- **Exercise directions**
Below are entries. Give back exactly the lines from the one containing "thumb ip: (80, 110)" through the one containing "pinky tip: (191, 252)", inclusive, without the pictures.

· · · ·

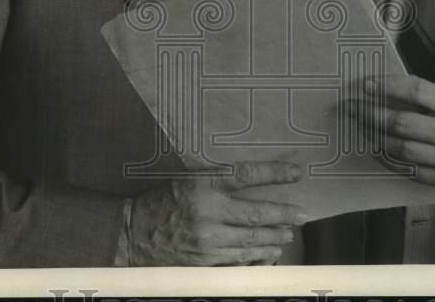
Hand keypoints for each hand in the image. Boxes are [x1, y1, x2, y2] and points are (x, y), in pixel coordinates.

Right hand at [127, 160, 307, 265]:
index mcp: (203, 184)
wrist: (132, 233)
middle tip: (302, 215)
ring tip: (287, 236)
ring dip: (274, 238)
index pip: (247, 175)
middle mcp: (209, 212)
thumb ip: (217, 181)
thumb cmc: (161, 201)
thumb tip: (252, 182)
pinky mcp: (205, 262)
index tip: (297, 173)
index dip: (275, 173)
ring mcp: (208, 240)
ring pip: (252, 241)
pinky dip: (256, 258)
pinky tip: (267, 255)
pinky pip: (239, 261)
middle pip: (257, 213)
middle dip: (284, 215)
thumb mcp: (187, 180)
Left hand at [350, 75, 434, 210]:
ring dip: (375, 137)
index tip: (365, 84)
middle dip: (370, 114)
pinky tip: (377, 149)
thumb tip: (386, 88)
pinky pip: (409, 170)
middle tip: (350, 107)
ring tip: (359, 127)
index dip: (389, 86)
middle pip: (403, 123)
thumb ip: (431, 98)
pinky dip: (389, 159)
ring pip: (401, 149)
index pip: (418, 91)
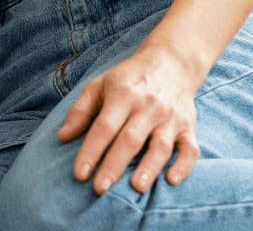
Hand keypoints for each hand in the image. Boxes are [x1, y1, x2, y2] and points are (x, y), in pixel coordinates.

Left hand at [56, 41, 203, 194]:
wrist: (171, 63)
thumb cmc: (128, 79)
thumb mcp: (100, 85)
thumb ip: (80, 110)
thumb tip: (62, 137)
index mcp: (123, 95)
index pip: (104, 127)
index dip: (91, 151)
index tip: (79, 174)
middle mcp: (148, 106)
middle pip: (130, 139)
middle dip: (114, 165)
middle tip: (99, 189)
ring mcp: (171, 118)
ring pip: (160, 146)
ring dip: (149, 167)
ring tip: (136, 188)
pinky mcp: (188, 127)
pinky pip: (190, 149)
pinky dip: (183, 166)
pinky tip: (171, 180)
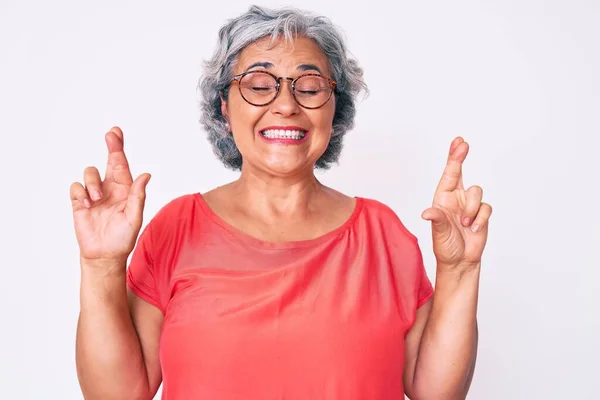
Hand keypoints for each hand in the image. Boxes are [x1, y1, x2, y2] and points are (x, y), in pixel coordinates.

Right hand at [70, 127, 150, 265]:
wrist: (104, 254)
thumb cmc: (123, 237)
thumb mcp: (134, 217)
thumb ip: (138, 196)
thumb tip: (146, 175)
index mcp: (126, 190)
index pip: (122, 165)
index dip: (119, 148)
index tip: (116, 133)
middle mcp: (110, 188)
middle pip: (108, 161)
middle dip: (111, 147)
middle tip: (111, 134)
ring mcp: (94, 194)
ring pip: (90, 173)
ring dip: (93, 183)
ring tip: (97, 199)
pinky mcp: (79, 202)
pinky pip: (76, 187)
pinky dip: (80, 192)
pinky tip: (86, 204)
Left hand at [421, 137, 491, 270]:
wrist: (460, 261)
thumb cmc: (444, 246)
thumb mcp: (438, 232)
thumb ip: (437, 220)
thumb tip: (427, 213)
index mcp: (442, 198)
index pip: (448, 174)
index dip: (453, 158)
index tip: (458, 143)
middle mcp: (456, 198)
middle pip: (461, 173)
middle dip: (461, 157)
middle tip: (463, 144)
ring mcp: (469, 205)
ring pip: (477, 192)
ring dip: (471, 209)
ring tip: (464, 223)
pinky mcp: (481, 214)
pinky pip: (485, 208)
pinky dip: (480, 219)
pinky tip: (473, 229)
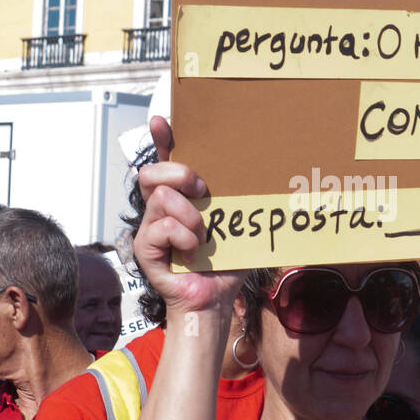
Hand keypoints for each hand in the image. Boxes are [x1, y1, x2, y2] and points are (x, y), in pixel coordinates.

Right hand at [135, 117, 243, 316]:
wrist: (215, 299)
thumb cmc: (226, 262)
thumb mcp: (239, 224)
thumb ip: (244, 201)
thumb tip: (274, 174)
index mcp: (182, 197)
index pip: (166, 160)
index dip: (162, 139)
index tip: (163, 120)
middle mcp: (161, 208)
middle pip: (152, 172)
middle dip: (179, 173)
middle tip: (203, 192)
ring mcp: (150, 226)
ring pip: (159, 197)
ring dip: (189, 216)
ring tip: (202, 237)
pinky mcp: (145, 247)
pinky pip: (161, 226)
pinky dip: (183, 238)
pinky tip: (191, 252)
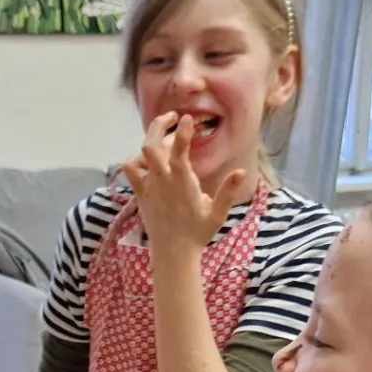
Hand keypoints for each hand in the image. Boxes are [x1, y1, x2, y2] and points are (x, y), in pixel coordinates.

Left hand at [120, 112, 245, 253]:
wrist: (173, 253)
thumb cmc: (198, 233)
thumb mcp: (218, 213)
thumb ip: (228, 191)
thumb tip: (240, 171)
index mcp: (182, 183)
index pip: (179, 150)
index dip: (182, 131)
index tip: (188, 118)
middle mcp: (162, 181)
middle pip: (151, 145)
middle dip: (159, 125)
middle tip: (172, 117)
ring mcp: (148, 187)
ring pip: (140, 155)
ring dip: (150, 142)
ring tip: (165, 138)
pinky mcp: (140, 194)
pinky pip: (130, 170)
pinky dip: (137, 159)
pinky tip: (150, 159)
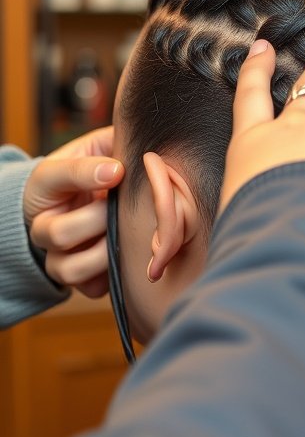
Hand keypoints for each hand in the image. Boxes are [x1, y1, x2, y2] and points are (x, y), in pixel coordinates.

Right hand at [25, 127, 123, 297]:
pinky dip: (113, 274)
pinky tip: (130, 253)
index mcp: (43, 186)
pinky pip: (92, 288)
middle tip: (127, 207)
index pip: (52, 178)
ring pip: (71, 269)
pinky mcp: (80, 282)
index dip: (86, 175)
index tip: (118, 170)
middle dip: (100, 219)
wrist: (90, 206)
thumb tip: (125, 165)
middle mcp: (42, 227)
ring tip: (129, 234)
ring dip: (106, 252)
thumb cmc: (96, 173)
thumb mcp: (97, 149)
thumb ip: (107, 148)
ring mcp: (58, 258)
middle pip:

· · · ·

- **Task output**
thumb ip: (80, 110)
thumb tip: (62, 137)
index mcp: (123, 95)
index pip: (104, 127)
index dip: (91, 151)
index tip: (79, 174)
middle mcp: (148, 106)
middle pip: (130, 139)
middle dip: (114, 165)
middle tip: (99, 189)
ring mcp: (171, 118)
ring pip: (160, 146)
ring dip: (149, 167)
ring tip: (136, 188)
pinky mcp: (188, 127)
pinky pip: (190, 149)
pinky dip: (183, 166)
pinky tip: (171, 180)
Hand keypoints for each hand in the image. Boxes are [x1, y1, x2, y2] and points are (x, y), in pixel coordinates.

Right hand at [70, 127, 150, 265]:
wrist: (104, 254)
thumb cmc: (123, 237)
thumb mcp: (134, 217)
thumb ip: (138, 196)
thumb tip: (146, 175)
index mcp: (126, 190)
index pip: (122, 165)
index dip: (119, 148)
index tip: (116, 133)
middle mcp: (110, 188)
middle pip: (108, 161)
middle dip: (111, 147)
middle tip: (111, 134)
ring mcp: (94, 194)
ring pip: (90, 173)
ring dip: (93, 183)
ring tip: (97, 199)
pinky mcp: (79, 202)
pinky pip: (76, 187)
pinky dip: (80, 192)
pinky tip: (86, 204)
Left hand at [421, 137, 491, 270]:
wrist: (460, 261)
thumb cmc: (444, 246)
thumb mcp: (438, 232)
thumb ip: (437, 220)
thumb tip: (427, 213)
index mcp: (442, 198)
index pip: (448, 174)
index dip: (453, 158)
index tip: (458, 143)
middle mcp: (456, 198)
middle pip: (461, 173)
middle dip: (461, 157)
middle tip: (463, 144)
ring mcp: (469, 205)
ring pip: (477, 192)
ring dip: (471, 209)
ring tip: (464, 223)
pinky mcp: (481, 214)
pinky pip: (485, 208)
pinky dip: (480, 219)
pinky tip: (473, 229)
Hand keypoints for each hand in the image. Boxes are [x1, y1, x2, y2] and points are (x, y), in pixel coordinates.

Right hand at [135, 117, 243, 316]:
wrist: (215, 299)
thumb cmc: (226, 262)
thumb mcp: (239, 224)
thumb ip: (244, 201)
thumb tip: (274, 174)
index mcp: (182, 197)
index pip: (166, 160)
index dip: (162, 139)
index tip: (163, 120)
middle mcp: (161, 208)
middle pip: (152, 172)
middle dip: (179, 173)
middle tip: (203, 192)
ring mcp: (150, 226)
ring pip: (159, 197)
ring dip: (189, 216)
ring tip: (202, 237)
pinky mcp: (145, 247)
pinky pip: (161, 226)
pinky dip: (183, 238)
pinky tip: (191, 252)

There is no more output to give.